Similarly, other SOEs would have been better managed if they were allocated to ministries with related functions. This clustering of institutions with similar functions in one ministry will automatically ensure the concentration of experts in that field in that ministry. Management scholars such as Henri Fayol argued principles such as specialization of labour and the right span of control result in optimal organisational performance. The right mix would also enable the minister in charge to take a long-term view and optimize the income generation potential of the institutions under his purview.
Making SOEs profitable
Governments usually fail in business because politicians, not business executives, run governments. Politicians generally make political decisions, not economic ones. Generally, cost management does not work well with bureaucracies. Indeed, when cost efficiencies are inescapable, bureaucracies often make cuts that inconvenience the public, generating political pressure thereafter to reverse the cuts.
Usually, the CEO of a private sector company has the power to manage independently. He decides the company policy, recruits the right people, and allocates resources very much as he thinks best to achieve the set objectives for the year. The board of directors, generally does nothing more than reviewing the strategy, the risks, challenge some of the initiatives of the CEO and then ratify his moves, and will certainly fire him, if he fails to deliver the promised results. This allows a company to act quickly when needed.
The next issue is the government is regulated by the government. It is the government’s job to make and enforce the rules that allow a society to function effectively. But it has a dismal record of regulating itself. Therefore, while we all know capitalism isn’t perfect. Indeed, to paraphrase Winston Churchill’s famous description of democracy, it’s the worst economic system except for all the others.

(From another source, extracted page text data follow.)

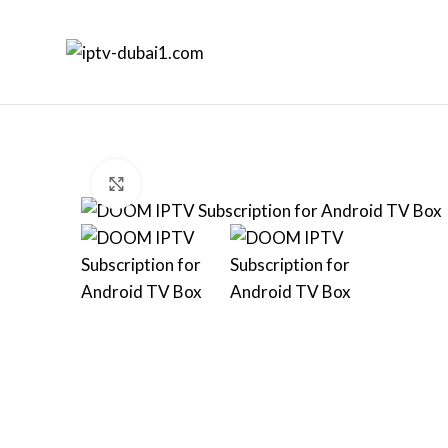
Click to enlarge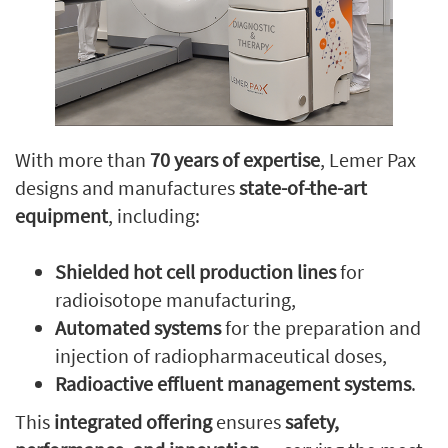
With more than
70 years of expertise
, Lemer Pax
designs and manufactures
state-of-the-art
equipment
, including:
Shielded hot cell production lines
for
radioisotope manufacturing,
Automated systems
for the preparation and
injection of radiopharmaceutical doses,
Radioactive effluent management systems
.
This
integrated offering
ensures
safety,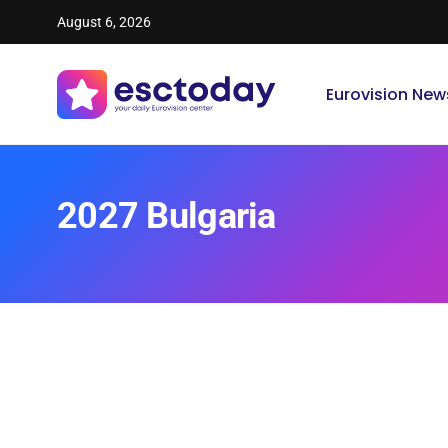
August 6, 2026
Eurovision New
2027 Bulgaria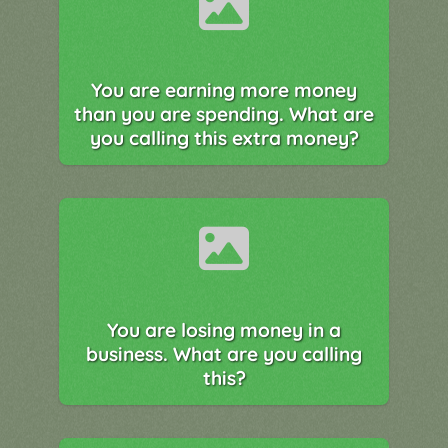
You are earning more money
than you are spending. What are
you calling this extra money?
You are losing money in a
business. What are you calling
this?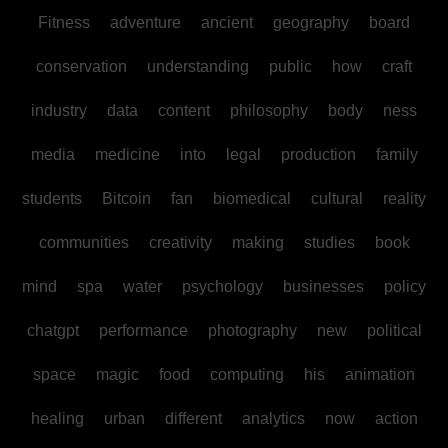
Fitness
adventure
ancient
geography
board
conservation
understanding
public
how
craft
industry
data
content
philosophy
body
ness
media
medicine
into
legal
production
family
students
Bitcoin
fan
biomedical
cultural
reality
communities
creativity
making
studies
book
mind
spa
water
psychology
businesses
policy
chatgpt
performance
photography
new
political
space
magic
food
computing
his
animation
healing
urban
different
analytics
now
action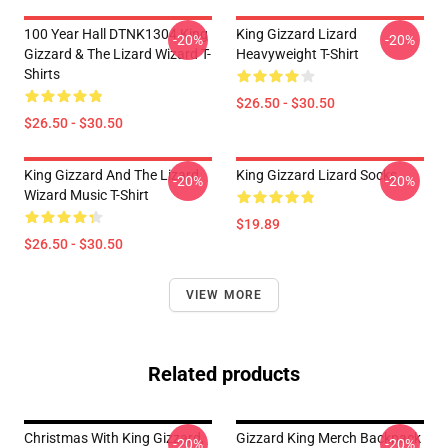
100 Year Hall DTNK1304 King
King Gizzard Lizard
-20%
-20%
Gizzard & The Lizard Wizard T-
Heavyweight T-Shirt
Shirts
$26.50 - $30.50
$26.50 - $30.50
King Gizzard And The Lizard
King Gizzard Lizard Socks
-20%
-20%
Wizard Music T-Shirt
$19.89
$26.50 - $30.50
VIEW MORE
Related products
Christmas With King Gizzard,
Gizzard King Merch Backpack
-20%
-20%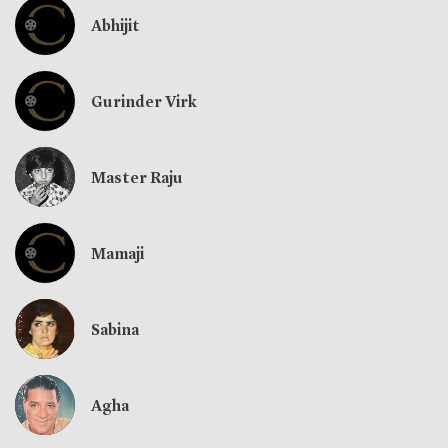
Abhijit
Gurinder Virk
Master Raju
Mamaji
Sabina
Agha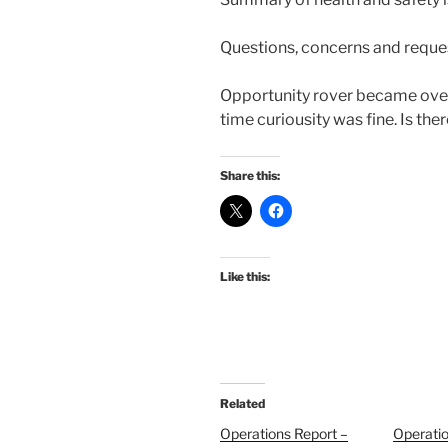
Questions, concerns and reque
Opportunity rover became overh
time curiousity was fine. Is the
Share this:
Like this:
Related
Operations Report –
Operatio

But the inescapable fact is that often it is the profit motive and competition that help to keep enterprises lean, efficient, innovative, encourage meritocracies and stay customer-oriented and this is often not the case with SOEs. Therefore, Eran certainly has a big challenge on his hands firstly, to ensure he finds the right talent to run the SOEs, secondly to ensure the SOEs gradually become less of a burden on the taxpayers and eventually all SOEs pay for their upkeep.